> **Data for processing**
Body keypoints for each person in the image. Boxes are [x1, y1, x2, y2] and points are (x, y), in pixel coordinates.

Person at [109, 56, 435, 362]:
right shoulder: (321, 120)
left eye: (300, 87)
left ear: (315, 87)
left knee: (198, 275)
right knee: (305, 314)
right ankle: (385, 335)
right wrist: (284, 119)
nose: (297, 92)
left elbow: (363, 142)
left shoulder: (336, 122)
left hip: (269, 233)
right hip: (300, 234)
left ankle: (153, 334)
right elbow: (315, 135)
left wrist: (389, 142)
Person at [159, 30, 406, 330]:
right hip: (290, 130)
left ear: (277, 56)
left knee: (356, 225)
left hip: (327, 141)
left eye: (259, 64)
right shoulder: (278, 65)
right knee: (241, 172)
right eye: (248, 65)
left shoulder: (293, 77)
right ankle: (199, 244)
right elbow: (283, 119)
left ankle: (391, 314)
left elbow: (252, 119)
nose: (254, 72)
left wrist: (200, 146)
...
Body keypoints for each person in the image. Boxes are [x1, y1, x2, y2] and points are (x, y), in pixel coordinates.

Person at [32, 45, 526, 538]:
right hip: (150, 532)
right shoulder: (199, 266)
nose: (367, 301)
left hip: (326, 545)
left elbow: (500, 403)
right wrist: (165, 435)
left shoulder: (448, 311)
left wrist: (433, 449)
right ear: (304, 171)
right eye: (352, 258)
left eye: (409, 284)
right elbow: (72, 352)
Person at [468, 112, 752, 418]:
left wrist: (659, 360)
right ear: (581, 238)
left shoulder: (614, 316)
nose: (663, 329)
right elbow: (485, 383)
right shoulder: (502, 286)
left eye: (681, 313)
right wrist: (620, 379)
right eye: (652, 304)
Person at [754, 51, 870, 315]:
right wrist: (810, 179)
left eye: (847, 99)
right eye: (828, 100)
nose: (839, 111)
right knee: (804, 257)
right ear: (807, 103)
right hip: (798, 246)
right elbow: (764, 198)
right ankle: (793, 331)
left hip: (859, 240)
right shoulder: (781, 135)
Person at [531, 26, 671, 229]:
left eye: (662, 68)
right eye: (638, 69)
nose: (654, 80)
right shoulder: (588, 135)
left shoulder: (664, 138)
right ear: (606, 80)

> **Task prompt**
Your reply is to repeat, unchanged, the lines above running from the one with "right hip: (150, 532)" up to and including the one with "right ear: (606, 80)".

> **Response area**
right hip: (150, 532)
right shoulder: (199, 266)
nose: (367, 301)
left hip: (326, 545)
left elbow: (500, 403)
right wrist: (165, 435)
left shoulder: (448, 311)
left wrist: (433, 449)
right ear: (304, 171)
right eye: (352, 258)
left eye: (409, 284)
right elbow: (72, 352)
Person at [468, 112, 752, 418]:
left wrist: (659, 360)
right ear: (581, 238)
left shoulder: (614, 316)
nose: (663, 329)
right elbow: (485, 383)
right shoulder: (502, 286)
left eye: (681, 313)
right wrist: (620, 379)
right eye: (652, 304)
Person at [754, 51, 870, 315]:
right wrist: (810, 179)
left eye: (847, 99)
right eye: (828, 100)
nose: (839, 111)
right knee: (804, 257)
right ear: (807, 103)
right hip: (798, 246)
right elbow: (764, 198)
right ankle: (793, 331)
left hip: (859, 240)
right shoulder: (781, 135)
Person at [531, 26, 671, 229]:
left eye: (662, 68)
right eye: (638, 69)
nose: (654, 80)
right shoulder: (588, 135)
left shoulder: (664, 138)
right ear: (606, 80)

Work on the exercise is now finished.